A partir do capítulo Lázaro, do romance Fluxo-Floema, de Hilda Hilst, escavo


incessantemente essa matéria literária, esse resíduo gerado pela escrita de Hilst, com a
preocupação de entender o que se “ejeta” nessa escrita, quais as possíveis relações entre obra e
autor, mas além, entender a literatura como aparição, no âmbito do corpo – com todos os seus
percalços, com suas notas de estranheza. Um corpo-fora de qualquer acentuação da intimidade
do autor, corpo-fora do divã, do lugar delimitado de existência. O texto Lázaro, mote deste
trabalho, percorre uma narrativa bíblica para pensar o corpo da perspectiva da encarnação e
ressurreição, relacionando a experiência-limite da morte à escrita, criando uma imagem da
escrita como processo de corporação. Este trabalho surge a partir do encontro entre a
experiência de ressurreição de Lázaro, sugerida por Hilst, e a noção de informe, de Georges
Didi-Huberman. Encontro esse que surge a partir de um atrito, criado pelo gesto de Lázaro, que,
após ressuscitar, tenta relatar ao leitor a experiência da morte e se confronta com os limites da
própria palavra, confronta-se com o impronunciável. É a partir de então que o personagem de
Hilda cria inúmeras imagens para descrever essa experiência, imagens que laceram, abrem o
sentido, criando camadas de estranhezas.

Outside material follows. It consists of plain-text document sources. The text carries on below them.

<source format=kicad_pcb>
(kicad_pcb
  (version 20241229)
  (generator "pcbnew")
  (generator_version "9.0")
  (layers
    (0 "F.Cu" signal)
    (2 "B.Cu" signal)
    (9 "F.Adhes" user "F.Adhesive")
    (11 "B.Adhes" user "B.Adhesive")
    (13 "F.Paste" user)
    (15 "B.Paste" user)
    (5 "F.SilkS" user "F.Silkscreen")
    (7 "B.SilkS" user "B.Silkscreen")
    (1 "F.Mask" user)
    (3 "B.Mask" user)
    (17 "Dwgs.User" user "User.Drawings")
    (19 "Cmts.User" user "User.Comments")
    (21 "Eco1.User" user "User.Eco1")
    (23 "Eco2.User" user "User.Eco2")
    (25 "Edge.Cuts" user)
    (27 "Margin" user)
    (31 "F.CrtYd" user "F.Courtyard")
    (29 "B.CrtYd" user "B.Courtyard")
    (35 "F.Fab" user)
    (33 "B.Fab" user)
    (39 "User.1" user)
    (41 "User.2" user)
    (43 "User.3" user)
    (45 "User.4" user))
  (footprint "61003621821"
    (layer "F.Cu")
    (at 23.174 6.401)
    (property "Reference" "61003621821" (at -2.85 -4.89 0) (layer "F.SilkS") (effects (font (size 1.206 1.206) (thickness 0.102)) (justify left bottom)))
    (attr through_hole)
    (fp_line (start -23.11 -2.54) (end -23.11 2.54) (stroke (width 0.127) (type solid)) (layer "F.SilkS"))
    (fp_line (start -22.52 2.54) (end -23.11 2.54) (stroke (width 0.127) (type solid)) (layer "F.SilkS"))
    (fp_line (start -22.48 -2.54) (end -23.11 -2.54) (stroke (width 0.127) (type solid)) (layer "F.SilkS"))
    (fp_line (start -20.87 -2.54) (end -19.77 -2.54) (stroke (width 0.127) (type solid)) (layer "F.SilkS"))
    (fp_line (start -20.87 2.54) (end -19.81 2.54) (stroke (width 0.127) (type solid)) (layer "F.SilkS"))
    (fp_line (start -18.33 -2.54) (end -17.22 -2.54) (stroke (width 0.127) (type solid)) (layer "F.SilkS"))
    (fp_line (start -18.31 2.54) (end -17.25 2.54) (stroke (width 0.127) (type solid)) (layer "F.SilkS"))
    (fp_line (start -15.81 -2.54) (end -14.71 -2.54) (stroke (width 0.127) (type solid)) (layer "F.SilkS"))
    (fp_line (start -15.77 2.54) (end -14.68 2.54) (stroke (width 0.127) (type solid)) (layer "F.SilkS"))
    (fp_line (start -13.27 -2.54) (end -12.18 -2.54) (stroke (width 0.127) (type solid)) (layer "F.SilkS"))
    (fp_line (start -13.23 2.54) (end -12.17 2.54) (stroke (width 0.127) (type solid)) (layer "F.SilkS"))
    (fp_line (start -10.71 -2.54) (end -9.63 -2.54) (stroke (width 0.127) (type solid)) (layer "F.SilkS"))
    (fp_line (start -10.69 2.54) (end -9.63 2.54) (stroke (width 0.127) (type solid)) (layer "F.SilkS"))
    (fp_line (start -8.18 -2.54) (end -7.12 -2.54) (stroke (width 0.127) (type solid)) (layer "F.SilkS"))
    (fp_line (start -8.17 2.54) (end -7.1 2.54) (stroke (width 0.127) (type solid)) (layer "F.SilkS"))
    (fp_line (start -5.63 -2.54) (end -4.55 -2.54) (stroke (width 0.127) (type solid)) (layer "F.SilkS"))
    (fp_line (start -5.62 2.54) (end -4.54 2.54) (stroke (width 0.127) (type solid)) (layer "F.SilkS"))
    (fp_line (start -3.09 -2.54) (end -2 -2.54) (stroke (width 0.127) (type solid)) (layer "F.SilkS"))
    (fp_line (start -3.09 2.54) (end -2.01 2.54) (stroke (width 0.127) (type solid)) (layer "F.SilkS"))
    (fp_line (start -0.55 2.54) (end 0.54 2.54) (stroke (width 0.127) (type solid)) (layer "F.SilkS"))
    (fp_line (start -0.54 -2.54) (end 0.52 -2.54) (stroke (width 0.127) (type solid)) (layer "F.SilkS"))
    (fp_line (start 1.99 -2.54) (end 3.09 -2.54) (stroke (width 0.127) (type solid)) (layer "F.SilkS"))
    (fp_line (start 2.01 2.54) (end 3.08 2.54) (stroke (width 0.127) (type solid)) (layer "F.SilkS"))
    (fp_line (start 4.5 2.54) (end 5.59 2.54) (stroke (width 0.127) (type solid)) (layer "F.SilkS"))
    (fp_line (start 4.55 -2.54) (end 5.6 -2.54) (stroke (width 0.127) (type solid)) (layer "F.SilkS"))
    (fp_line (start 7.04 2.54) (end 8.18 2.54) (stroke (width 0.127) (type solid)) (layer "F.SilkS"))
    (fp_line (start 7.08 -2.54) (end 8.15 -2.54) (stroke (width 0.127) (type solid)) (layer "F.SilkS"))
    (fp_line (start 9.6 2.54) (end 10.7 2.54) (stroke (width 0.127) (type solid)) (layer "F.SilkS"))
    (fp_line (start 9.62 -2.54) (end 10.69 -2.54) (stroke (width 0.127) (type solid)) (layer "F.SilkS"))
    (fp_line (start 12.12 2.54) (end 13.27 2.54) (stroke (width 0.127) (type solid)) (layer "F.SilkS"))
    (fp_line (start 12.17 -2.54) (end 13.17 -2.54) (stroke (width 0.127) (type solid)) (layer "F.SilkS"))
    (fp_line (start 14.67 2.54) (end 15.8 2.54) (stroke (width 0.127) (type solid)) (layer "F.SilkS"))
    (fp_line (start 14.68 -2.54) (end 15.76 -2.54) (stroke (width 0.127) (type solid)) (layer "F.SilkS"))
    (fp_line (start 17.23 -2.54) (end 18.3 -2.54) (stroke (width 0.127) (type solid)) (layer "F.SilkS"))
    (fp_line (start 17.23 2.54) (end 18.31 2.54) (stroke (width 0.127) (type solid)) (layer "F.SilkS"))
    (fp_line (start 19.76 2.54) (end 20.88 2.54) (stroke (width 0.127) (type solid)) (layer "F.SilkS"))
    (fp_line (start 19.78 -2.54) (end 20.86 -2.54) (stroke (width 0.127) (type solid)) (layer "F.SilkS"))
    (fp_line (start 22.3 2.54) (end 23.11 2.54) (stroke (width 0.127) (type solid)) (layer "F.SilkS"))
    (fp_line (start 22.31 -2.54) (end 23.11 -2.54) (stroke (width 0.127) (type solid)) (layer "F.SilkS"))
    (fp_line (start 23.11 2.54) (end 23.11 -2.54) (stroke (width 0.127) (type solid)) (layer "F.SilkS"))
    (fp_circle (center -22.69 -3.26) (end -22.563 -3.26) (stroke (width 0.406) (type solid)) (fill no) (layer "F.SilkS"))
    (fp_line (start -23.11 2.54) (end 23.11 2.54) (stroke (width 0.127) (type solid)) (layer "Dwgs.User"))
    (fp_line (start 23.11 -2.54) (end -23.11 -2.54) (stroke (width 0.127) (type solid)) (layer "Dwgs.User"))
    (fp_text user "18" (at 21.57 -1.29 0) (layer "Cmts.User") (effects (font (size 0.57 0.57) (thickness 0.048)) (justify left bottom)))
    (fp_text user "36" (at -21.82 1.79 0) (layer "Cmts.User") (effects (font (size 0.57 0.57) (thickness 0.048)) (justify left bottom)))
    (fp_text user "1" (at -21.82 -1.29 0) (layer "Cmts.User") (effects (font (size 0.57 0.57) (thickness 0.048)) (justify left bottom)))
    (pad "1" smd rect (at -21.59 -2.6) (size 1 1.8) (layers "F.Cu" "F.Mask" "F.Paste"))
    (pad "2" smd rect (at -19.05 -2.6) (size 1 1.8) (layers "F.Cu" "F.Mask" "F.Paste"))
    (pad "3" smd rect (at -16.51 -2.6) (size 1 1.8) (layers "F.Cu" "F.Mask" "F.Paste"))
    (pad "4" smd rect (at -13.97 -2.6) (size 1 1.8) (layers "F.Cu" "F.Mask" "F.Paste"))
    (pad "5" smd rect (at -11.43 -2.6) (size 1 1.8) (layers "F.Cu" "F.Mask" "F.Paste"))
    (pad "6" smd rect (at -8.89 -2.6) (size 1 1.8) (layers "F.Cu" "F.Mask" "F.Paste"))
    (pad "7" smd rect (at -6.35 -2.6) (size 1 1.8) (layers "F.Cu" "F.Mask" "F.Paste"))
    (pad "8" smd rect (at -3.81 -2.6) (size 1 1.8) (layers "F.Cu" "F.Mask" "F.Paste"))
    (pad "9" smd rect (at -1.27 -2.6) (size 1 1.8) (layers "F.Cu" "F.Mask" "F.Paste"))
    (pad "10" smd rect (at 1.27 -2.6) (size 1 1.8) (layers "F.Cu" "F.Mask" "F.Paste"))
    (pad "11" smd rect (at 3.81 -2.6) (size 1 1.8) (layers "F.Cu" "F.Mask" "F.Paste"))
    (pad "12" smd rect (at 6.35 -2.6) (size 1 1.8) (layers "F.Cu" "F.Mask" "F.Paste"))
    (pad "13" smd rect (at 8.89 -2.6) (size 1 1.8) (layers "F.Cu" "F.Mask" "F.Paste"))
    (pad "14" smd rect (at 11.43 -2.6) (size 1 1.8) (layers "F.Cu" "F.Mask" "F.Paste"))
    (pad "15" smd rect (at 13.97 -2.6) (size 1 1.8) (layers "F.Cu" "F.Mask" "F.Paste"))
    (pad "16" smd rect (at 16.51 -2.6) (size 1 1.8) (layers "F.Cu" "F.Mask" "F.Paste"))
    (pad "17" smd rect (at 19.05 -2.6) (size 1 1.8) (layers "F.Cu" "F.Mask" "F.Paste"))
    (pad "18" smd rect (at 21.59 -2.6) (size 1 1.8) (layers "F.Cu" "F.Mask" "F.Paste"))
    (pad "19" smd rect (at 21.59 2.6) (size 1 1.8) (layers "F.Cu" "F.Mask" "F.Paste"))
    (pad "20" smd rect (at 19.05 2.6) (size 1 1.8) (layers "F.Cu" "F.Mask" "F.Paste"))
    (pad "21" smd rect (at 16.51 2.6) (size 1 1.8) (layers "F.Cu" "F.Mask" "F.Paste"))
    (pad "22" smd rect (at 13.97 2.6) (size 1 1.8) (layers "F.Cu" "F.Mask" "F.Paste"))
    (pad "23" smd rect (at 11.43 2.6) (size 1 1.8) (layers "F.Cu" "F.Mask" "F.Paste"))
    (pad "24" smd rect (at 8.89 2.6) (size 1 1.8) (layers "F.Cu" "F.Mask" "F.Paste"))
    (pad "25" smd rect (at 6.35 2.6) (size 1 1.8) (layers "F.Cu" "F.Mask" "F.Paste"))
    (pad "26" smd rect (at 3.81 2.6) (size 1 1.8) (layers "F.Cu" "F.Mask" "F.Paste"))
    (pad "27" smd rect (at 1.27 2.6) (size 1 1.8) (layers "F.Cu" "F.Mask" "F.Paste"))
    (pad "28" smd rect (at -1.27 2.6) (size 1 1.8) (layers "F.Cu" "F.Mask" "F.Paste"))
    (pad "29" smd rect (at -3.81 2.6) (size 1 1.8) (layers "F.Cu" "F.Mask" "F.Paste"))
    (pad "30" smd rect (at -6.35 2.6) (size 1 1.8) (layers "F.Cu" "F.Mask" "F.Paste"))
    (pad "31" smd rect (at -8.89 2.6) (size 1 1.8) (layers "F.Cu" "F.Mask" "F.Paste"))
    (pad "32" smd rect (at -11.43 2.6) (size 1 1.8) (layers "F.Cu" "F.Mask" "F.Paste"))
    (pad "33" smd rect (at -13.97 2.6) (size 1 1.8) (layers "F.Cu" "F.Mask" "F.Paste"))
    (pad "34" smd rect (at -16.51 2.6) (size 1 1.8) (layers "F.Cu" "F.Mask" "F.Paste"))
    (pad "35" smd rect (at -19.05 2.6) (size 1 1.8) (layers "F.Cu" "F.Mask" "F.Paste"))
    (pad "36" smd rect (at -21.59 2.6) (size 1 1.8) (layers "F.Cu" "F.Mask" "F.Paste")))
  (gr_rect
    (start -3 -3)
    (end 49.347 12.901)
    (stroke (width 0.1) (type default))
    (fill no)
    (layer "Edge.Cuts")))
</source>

No momento em que o personagem nos descreve a
sensação de ter consciência de sua morte, isto é, a possibilidade de viver a morte como uma
experiência da vida, testemunhá-la, entendemos que esse jogo de duplicidade e estranhamento
não se localiza exclusivamente na figura de um cadáver, mas uma possibilidade real de
experiência onde a forma do corpo encontra necessariamente um Outro, esse “estranho que nos
habita”. Hilda demonstra sistematicamente que essa consciência, ou seja, essa experiência do
informe, é a força motriz de seus textos, é algo que atravessa sua obra. Em diálogo com a escrita
de Hilst, me aproximo também da noção de semelhança de Georges Didi-Huberman
apresentada em seu artigo “De semelhança a semelhança”, onde pensa a noção de
dessemelhança através das imagens de diferentes esculturas de bustos e rostos, bem como
máscaras mortuárias. A semelhança que poderia ser pensada como relação, pressuposta por uma
duplicidade (um primeiro que se assemelhe a um segundo), mas para Didi-Huberman ela nunca
se apazigua. A semelhança é como uma espécie de digladiação de formas, onde não há um
original ao qual a cópia se assemelhará, mas constante embate, atrito, que impede que qualquer
forma se feche. Segundo Didi-Huberman, “é preciso entender a semelhança como o que
desconjunta o rosto da vida”. Assim se pensa a “semelhança dessemelhante”, como Lázaro e
seu duplo, seu corpo ressuscitado, um toca o outro, um deforma o outro, se desconjuntam. Hilda
provoca, portanto, o pensamento da estranheza, isso que excede o reconhecimento, o momento
no qual um dado objeto se dissolve no olhar. Deste lugar silencioso do qual parte o olhar - nas
palavras da escritora, desse “silêncio profundo bem dentro dos olhos” - tudo o que se pode
tatear, o que ainda se alcança com a ponta dos dedos, se aproxima mais e mais da abjeção,
encontra no sudário a imagem dessa sobra.

Palavras-chave: Corpo. Escrita. Semelhança. Abjeção. Sudário.